[Extracted information]
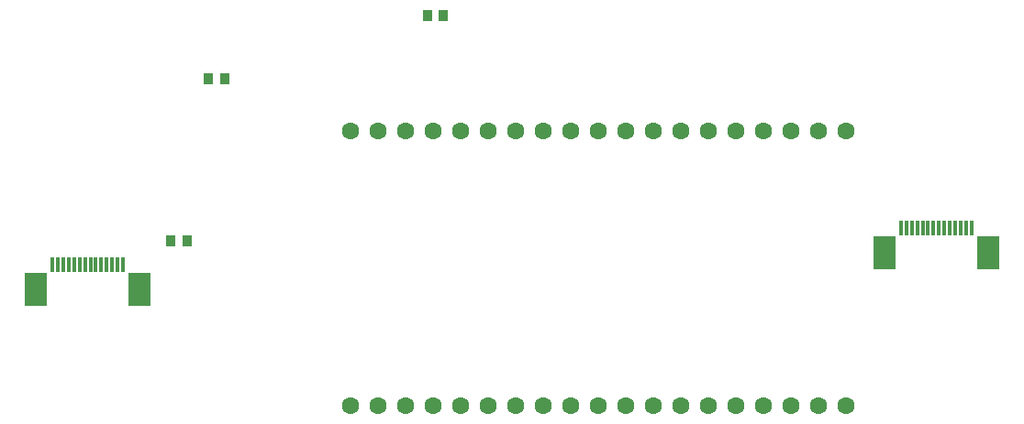
<source format=gts>
G04 Layer: TopSolderMaskLayer*
G04 EasyEDA Pro v2.2.40.8, 2025-09-20 19:13:23*
G04 Gerber Generator version 0.3*
G04 Scale: 100 percent, Rotated: No, Reflected: No*
G04 Dimensions in millimeters*
G04 Leading zeros omitted, absolute positions, 4 integers and 5 decimals*
G04 Generated by one-click*
%FSLAX45Y45*%
%MOMM*%
%AMRoundRect*1,1,$1,$2,$3*1,1,$1,$4,$5*1,1,$1,0-$2,0-$3*1,1,$1,0-$4,0-$5*20,1,$1,$2,$3,$4,$5,0*20,1,$1,$4,$5,0-$2,0-$3,0*20,1,$1,0-$2,0-$3,0-$4,0-$5,0*20,1,$1,0-$4,0-$5,$2,$3,0*4,1,4,$2,$3,$4,$5,0-$2,0-$3,0-$4,0-$5,$2,$3,0*%
%ADD10RoundRect,0.09131X-0.40514X0.45514X0.40514X0.45514*%
%ADD11RoundRect,0.09691X-1.00234X1.50234X1.00234X1.50234*%
%ADD12RoundRect,0.08109X-0.16026X0.63526X0.16026X0.63526*%
%ADD13RoundRect,0.09138X-0.40835X0.43711X0.40835X0.43711*%
%ADD14C,1.6*%
%ADD15C,0.8250*%
G75*


G04 Pad Start*
G54D10*
G01X3787999Y6330D03*
G01X3928003Y6330D03*
G54D11*
G01X1126696Y-2526561D03*
G54D12*
G01X322710Y-2294049D03*
G01X372697Y-2294049D03*
G01X422709Y-2294049D03*
G01X472697Y-2294049D03*
G01X522709Y-2294049D03*
G01X572696Y-2294049D03*
G01X622709Y-2294049D03*
G01X672696Y-2294049D03*
G01X722709Y-2294049D03*
G01X772696Y-2294049D03*
G01X822709Y-2294049D03*
G01X872696Y-2294049D03*
G01X922708Y-2294049D03*
G01X972696Y-2294049D03*
G54D11*
G01X168709Y-2526561D03*
G01X8955992Y-2186727D03*
G54D12*
G01X8152006Y-1954215D03*
G01X8201993Y-1954215D03*
G01X8252005Y-1954215D03*
G01X8301993Y-1954215D03*
G01X8352005Y-1954215D03*
G01X8401992Y-1954215D03*
G01X8452005Y-1954215D03*
G01X8501992Y-1954215D03*
G01X8552005Y-1954215D03*
G01X8601992Y-1954215D03*
G01X8652005Y-1954215D03*
G01X8701992Y-1954215D03*
G01X8752004Y-1954215D03*
G01X8801992Y-1954215D03*
G54D11*
G01X7998005Y-2186727D03*
G54D13*
G01X1566860Y-2070471D03*
G01X1416187Y-2070471D03*
G01X1909117Y-573679D03*
G01X1758445Y-573679D03*
G54D14*
G01X3070606Y-3594468D03*
G01X3324606Y-3594468D03*
G01X3578606Y-3594468D03*
G01X3832606Y-3594468D03*
G01X4086606Y-3594468D03*
G01X4340606Y-3594468D03*
G01X4594606Y-3594468D03*
G01X4848606Y-3594468D03*
G01X5102606Y-3594468D03*
G01X5356606Y-3594468D03*
G01X5610606Y-3594468D03*
G01X5864606Y-3594468D03*
G01X6118606Y-3594468D03*
G01X6372606Y-3594468D03*
G01X6626606Y-3594468D03*
G01X6880606Y-3594468D03*
G01X7134606Y-3594468D03*
G01X7388606Y-3594468D03*
G01X7642606Y-3594468D03*
G01X3070606Y-1054468D03*
G01X3324606Y-1054468D03*
G01X3578606Y-1054468D03*
G01X3832606Y-1054468D03*
G01X4086606Y-1054468D03*
G01X4340606Y-1054468D03*
G01X4594606Y-1054468D03*
G01X4848606Y-1054468D03*
G01X5102606Y-1054468D03*
G01X5356606Y-1054468D03*
G01X5610606Y-1054468D03*
G01X5864606Y-1054468D03*
G01X6118606Y-1054468D03*
G01X6372606Y-1054468D03*
G01X6626606Y-1054468D03*
G01X6880606Y-1054468D03*
G01X7134606Y-1054468D03*
G01X7388606Y-1054468D03*
G01X7642606Y-1054468D03*
G04 Pad End*

M02*


</source>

[What to do]
In the transcription, every picture is to be excluded and the records above given again exactly.

[Answer to this exercise]
<source format=gts>
G04 Layer: TopSolderMaskLayer*
G04 EasyEDA Pro v2.2.40.8, 2025-09-20 19:13:23*
G04 Gerber Generator version 0.3*
G04 Scale: 100 percent, Rotated: No, Reflected: No*
G04 Dimensions in millimeters*
G04 Leading zeros omitted, absolute positions, 4 integers and 5 decimals*
G04 Generated by one-click*
%FSLAX45Y45*%
%MOMM*%
%AMRoundRect*1,1,$1,$2,$3*1,1,$1,$4,$5*1,1,$1,0-$2,0-$3*1,1,$1,0-$4,0-$5*20,1,$1,$2,$3,$4,$5,0*20,1,$1,$4,$5,0-$2,0-$3,0*20,1,$1,0-$2,0-$3,0-$4,0-$5,0*20,1,$1,0-$4,0-$5,$2,$3,0*4,1,4,$2,$3,$4,$5,0-$2,0-$3,0-$4,0-$5,$2,$3,0*%
%ADD10RoundRect,0.09131X-0.40514X0.45514X0.40514X0.45514*%
%ADD11RoundRect,0.09691X-1.00234X1.50234X1.00234X1.50234*%
%ADD12RoundRect,0.08109X-0.16026X0.63526X0.16026X0.63526*%
%ADD13RoundRect,0.09138X-0.40835X0.43711X0.40835X0.43711*%
%ADD14C,1.6*%
%ADD15C,0.8250*%
G75*


G04 Pad Start*
G54D10*
G01X3787999Y6330D03*
G01X3928003Y6330D03*
G54D11*
G01X1126696Y-2526561D03*
G54D12*
G01X322710Y-2294049D03*
G01X372697Y-2294049D03*
G01X422709Y-2294049D03*
G01X472697Y-2294049D03*
G01X522709Y-2294049D03*
G01X572696Y-2294049D03*
G01X622709Y-2294049D03*
G01X672696Y-2294049D03*
G01X722709Y-2294049D03*
G01X772696Y-2294049D03*
G01X822709Y-2294049D03*
G01X872696Y-2294049D03*
G01X922708Y-2294049D03*
G01X972696Y-2294049D03*
G54D11*
G01X168709Y-2526561D03*
G01X8955992Y-2186727D03*
G54D12*
G01X8152006Y-1954215D03*
G01X8201993Y-1954215D03*
G01X8252005Y-1954215D03*
G01X8301993Y-1954215D03*
G01X8352005Y-1954215D03*
G01X8401992Y-1954215D03*
G01X8452005Y-1954215D03*
G01X8501992Y-1954215D03*
G01X8552005Y-1954215D03*
G01X8601992Y-1954215D03*
G01X8652005Y-1954215D03*
G01X8701992Y-1954215D03*
G01X8752004Y-1954215D03*
G01X8801992Y-1954215D03*
G54D11*
G01X7998005Y-2186727D03*
G54D13*
G01X1566860Y-2070471D03*
G01X1416187Y-2070471D03*
G01X1909117Y-573679D03*
G01X1758445Y-573679D03*
G54D14*
G01X3070606Y-3594468D03*
G01X3324606Y-3594468D03*
G01X3578606Y-3594468D03*
G01X3832606Y-3594468D03*
G01X4086606Y-3594468D03*
G01X4340606Y-3594468D03*
G01X4594606Y-3594468D03*
G01X4848606Y-3594468D03*
G01X5102606Y-3594468D03*
G01X5356606Y-3594468D03*
G01X5610606Y-3594468D03*
G01X5864606Y-3594468D03*
G01X6118606Y-3594468D03*
G01X6372606Y-3594468D03*
G01X6626606Y-3594468D03*
G01X6880606Y-3594468D03*
G01X7134606Y-3594468D03*
G01X7388606Y-3594468D03*
G01X7642606Y-3594468D03*
G01X3070606Y-1054468D03*
G01X3324606Y-1054468D03*
G01X3578606Y-1054468D03*
G01X3832606Y-1054468D03*
G01X4086606Y-1054468D03*
G01X4340606Y-1054468D03*
G01X4594606Y-1054468D03*
G01X4848606Y-1054468D03*
G01X5102606Y-1054468D03*
G01X5356606Y-1054468D03*
G01X5610606Y-1054468D03*
G01X5864606Y-1054468D03*
G01X6118606Y-1054468D03*
G01X6372606Y-1054468D03*
G01X6626606Y-1054468D03*
G01X6880606Y-1054468D03*
G01X7134606Y-1054468D03*
G01X7388606Y-1054468D03*
G01X7642606Y-1054468D03*
G04 Pad End*

M02*


</source>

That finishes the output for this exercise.